--- Testo del documento ---
%%
Lo si vede laggiù che galleggia, trascinato dalla corrente verso l'Arabia Saudita. Anche chiamandolo non dà segni di risposta, così Carlo, il bagnino riminese, che in realtà è un cuoco, va a recuperarlo e lo riporta a bordo.
Il secondo sito dove ci immergiamo ha il fondale un pochino più sporco, ovvero con qualche rifiuto sparso qua e là, però i pesci sono più numerosi e anche la profondità è maggiore. Avvisto perfino un pesce trombetta che cerco di seguire finché riesco nel suo vagare, poi il freddo, e l’invasione di qualche medusa mi fanno desistere.
Quando risaliamo a bordo ci aspetta il miglior pranzo della vacanza, anche per noi vegetariani “impossibili”, che rimaniamo strasoddisfatti. Finalmente.
Il resto della navigazione verso casa ce lo godiamo in pace e allegria, finché la barca non rientra in porto per farci scendere.
%%
Record di dati:
%%
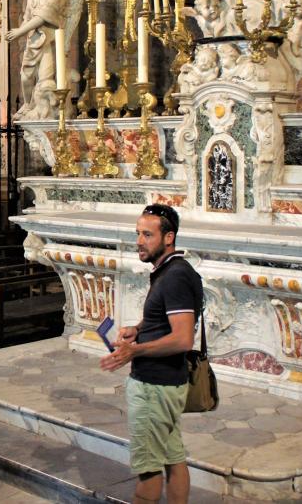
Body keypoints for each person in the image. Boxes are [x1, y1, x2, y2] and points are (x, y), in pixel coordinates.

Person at [100, 204, 202, 504]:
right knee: (174, 458)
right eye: (138, 234)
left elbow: (183, 338)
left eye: (147, 234)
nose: (139, 241)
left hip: (155, 387)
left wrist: (135, 350)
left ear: (168, 237)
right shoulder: (172, 270)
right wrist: (138, 329)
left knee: (148, 471)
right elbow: (165, 318)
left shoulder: (174, 276)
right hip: (166, 383)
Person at [5, 0, 69, 121]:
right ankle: (28, 105)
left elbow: (42, 17)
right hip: (33, 41)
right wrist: (20, 29)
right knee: (25, 76)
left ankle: (52, 110)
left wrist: (19, 32)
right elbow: (27, 18)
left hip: (50, 42)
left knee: (46, 80)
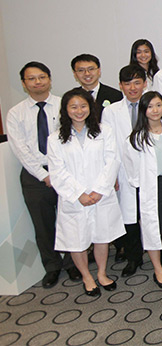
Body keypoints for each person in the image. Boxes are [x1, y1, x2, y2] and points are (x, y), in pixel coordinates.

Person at [6, 61, 79, 288]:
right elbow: (20, 149)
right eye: (31, 78)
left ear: (49, 79)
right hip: (34, 176)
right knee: (43, 224)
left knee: (70, 220)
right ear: (23, 83)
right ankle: (52, 266)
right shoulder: (15, 113)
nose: (37, 82)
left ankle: (72, 263)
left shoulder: (63, 105)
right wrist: (43, 175)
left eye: (41, 77)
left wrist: (58, 174)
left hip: (66, 172)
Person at [48, 88, 125, 296]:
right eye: (73, 107)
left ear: (91, 108)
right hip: (74, 199)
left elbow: (112, 161)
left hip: (100, 195)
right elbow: (57, 171)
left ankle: (101, 273)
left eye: (83, 106)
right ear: (65, 110)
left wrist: (99, 190)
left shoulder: (104, 131)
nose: (79, 111)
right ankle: (86, 276)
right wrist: (79, 194)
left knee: (102, 236)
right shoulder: (55, 138)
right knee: (76, 239)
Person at [123, 91, 162, 289]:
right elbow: (131, 168)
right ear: (143, 110)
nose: (155, 110)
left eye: (158, 105)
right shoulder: (136, 137)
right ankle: (157, 268)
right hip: (150, 188)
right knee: (152, 230)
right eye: (150, 106)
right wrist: (142, 184)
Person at [100, 65, 147, 277]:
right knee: (129, 217)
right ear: (120, 86)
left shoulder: (153, 105)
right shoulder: (110, 112)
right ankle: (133, 257)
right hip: (123, 173)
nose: (133, 87)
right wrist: (113, 175)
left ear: (144, 84)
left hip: (149, 170)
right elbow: (108, 146)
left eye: (137, 82)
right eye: (127, 83)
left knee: (151, 215)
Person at [70, 54, 123, 120]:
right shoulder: (71, 97)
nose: (87, 73)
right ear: (75, 74)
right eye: (81, 70)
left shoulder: (115, 95)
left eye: (91, 69)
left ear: (99, 71)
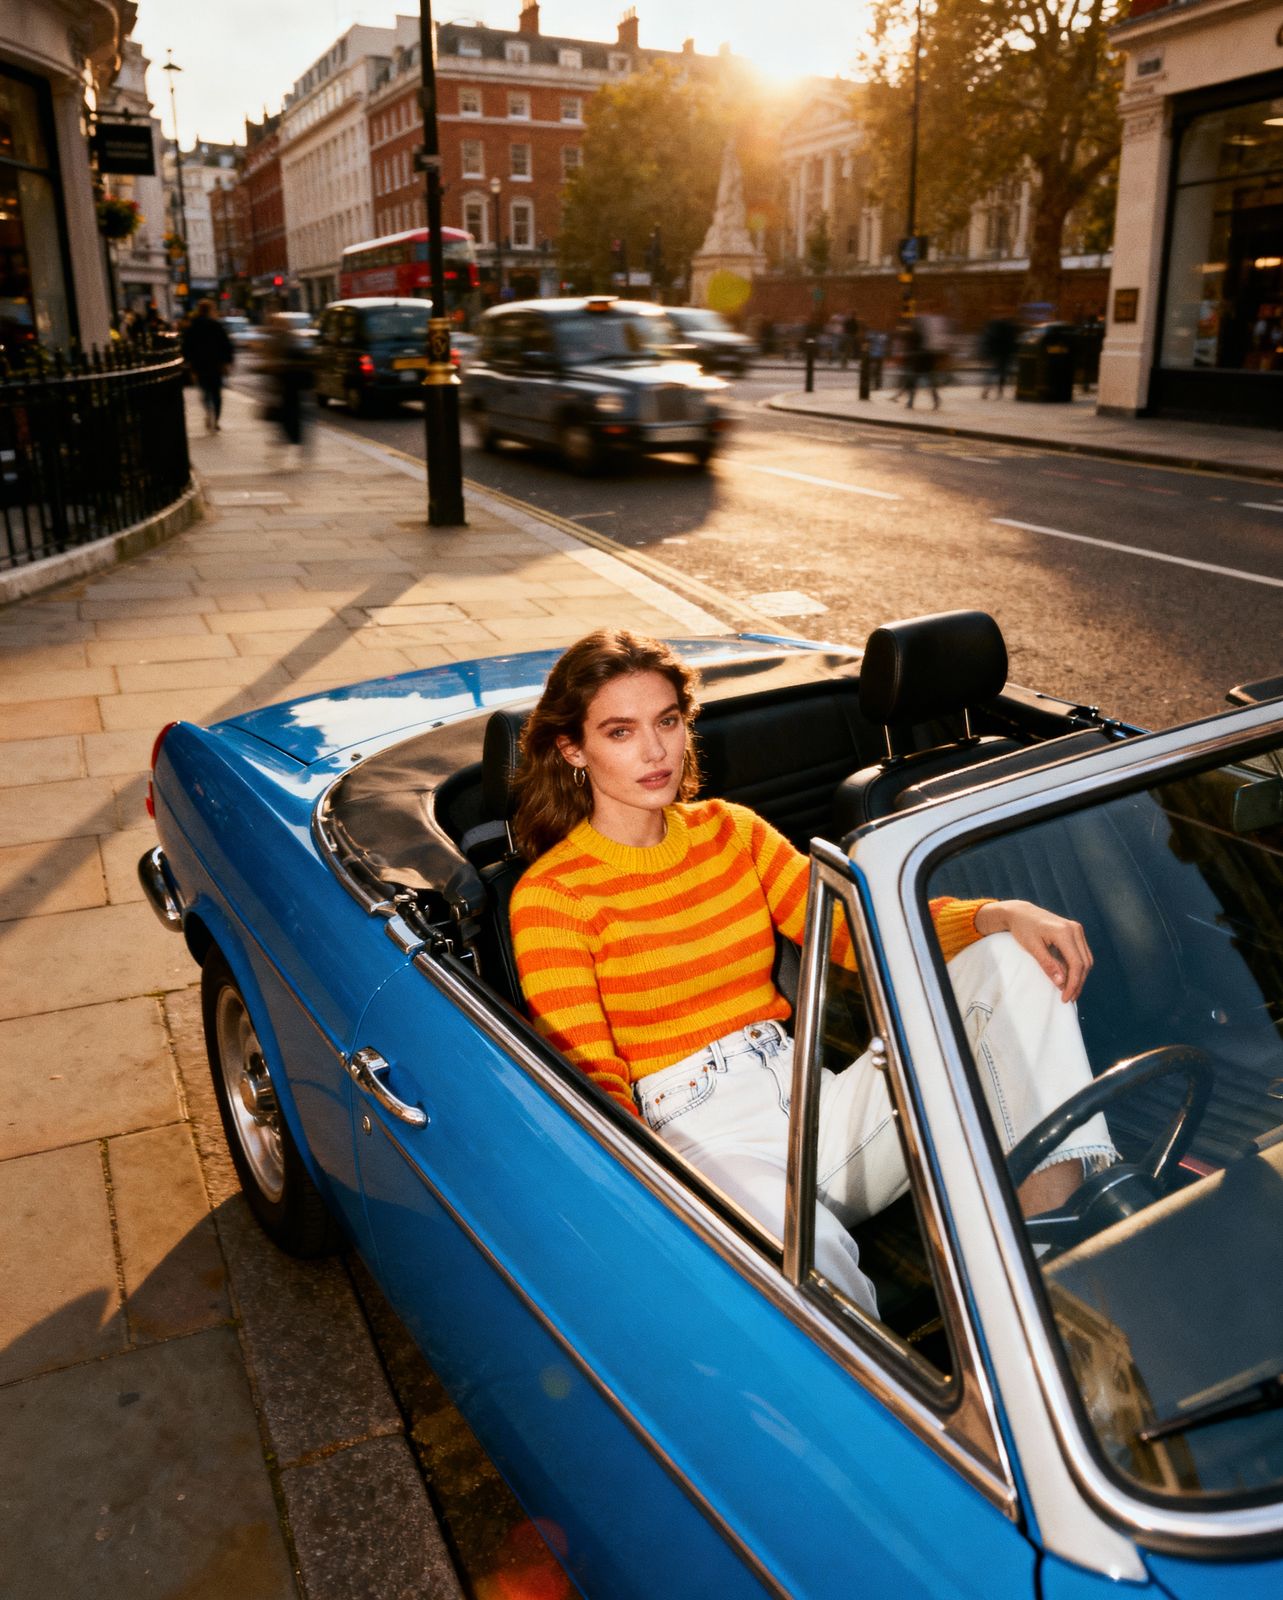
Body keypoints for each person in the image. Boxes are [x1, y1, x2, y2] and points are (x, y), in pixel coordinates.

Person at [508, 630, 1117, 1316]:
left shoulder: (729, 830)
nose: (655, 752)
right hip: (701, 1138)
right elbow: (588, 1074)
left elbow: (855, 933)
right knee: (814, 1278)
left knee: (1014, 960)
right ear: (572, 749)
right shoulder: (551, 897)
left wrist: (996, 915)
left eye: (667, 721)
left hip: (812, 1106)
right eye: (620, 731)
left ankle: (1058, 1278)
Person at [257, 312, 314, 466]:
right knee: (289, 419)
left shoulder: (280, 340)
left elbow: (272, 363)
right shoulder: (288, 338)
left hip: (286, 385)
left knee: (287, 419)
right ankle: (295, 448)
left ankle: (288, 448)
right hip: (288, 386)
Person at [180, 298, 233, 432]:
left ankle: (208, 412)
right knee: (216, 393)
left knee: (205, 391)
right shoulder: (216, 325)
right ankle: (216, 419)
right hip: (216, 364)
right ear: (210, 310)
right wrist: (227, 362)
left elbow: (187, 346)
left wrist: (189, 363)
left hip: (200, 364)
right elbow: (226, 345)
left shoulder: (193, 326)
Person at [980, 314, 1019, 399]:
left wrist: (987, 354)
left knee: (992, 372)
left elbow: (988, 342)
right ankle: (1000, 391)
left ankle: (987, 389)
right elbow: (1013, 343)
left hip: (996, 353)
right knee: (1004, 373)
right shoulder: (1010, 328)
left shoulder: (994, 328)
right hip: (1006, 354)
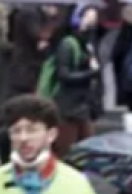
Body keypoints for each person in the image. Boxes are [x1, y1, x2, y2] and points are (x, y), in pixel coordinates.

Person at [44, 5, 102, 156]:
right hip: (67, 106)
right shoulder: (68, 44)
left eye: (94, 20)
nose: (91, 23)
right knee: (65, 148)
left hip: (83, 105)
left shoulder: (88, 45)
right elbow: (64, 75)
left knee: (89, 147)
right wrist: (91, 73)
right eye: (87, 18)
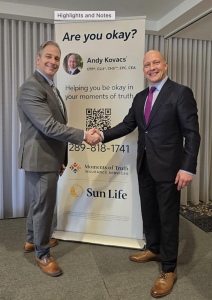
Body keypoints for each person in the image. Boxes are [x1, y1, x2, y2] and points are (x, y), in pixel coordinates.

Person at [92, 50, 200, 297]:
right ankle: (153, 248)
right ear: (143, 69)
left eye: (155, 63)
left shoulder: (181, 93)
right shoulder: (141, 97)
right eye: (147, 65)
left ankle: (169, 269)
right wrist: (102, 136)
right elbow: (128, 124)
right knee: (149, 212)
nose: (151, 68)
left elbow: (192, 133)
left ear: (165, 65)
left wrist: (187, 167)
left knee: (168, 217)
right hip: (144, 165)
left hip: (171, 169)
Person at [17, 40, 100, 277]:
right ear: (38, 58)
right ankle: (42, 255)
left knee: (39, 202)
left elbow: (55, 125)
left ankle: (32, 240)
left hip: (48, 156)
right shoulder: (31, 87)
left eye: (56, 58)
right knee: (44, 206)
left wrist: (61, 157)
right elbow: (49, 126)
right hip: (39, 158)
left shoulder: (49, 85)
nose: (53, 61)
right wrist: (84, 135)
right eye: (48, 57)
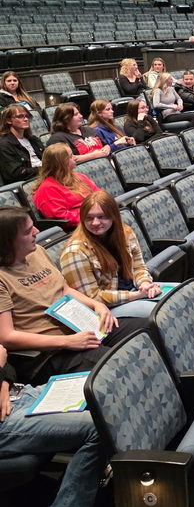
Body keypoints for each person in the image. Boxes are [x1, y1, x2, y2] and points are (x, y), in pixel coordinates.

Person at [0, 207, 148, 383]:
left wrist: (96, 305)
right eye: (27, 231)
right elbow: (7, 337)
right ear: (7, 241)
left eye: (33, 227)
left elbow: (64, 289)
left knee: (148, 329)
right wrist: (67, 342)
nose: (36, 232)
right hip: (48, 353)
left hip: (79, 326)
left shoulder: (37, 251)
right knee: (119, 365)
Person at [0, 342, 110, 507]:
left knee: (102, 383)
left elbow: (3, 353)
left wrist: (3, 384)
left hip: (16, 395)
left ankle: (94, 496)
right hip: (4, 421)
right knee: (98, 426)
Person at [60, 190, 162, 318]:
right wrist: (134, 296)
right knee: (161, 313)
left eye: (101, 216)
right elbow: (92, 298)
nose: (95, 223)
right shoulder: (75, 252)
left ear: (113, 216)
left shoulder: (125, 233)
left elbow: (138, 267)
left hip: (133, 291)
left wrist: (145, 285)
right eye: (89, 218)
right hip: (106, 310)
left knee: (179, 297)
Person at [32, 144, 100, 225]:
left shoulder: (79, 176)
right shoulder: (47, 189)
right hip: (79, 227)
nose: (75, 157)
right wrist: (92, 214)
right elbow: (62, 218)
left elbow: (99, 194)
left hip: (96, 217)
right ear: (61, 163)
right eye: (71, 156)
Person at [0, 104, 44, 184]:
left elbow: (48, 157)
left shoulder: (33, 139)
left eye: (27, 116)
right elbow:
%%
--- Esercizi ---
A - Nel racconto della gita in barca, per quale motivo chi scrive smette di seguire il pesce trombetta? Rispondi in una o due frasi.
B - Elenca tutte le caratteristiche che il racconto della gita in barca attribuisce al secondo sito di immersione.
I record non servono per svolgere gli esercizi.

--- Soluzioni ---
A - Chi scrive rinuncia a seguire il pesce trombetta a causa del freddo e dell'invasione di qualche medusa.

B -
- Il fondale è un pochino più sporco, con qualche rifiuto sparso qua e là.
- I pesci sono più numerosi.
- La profondità è maggiore.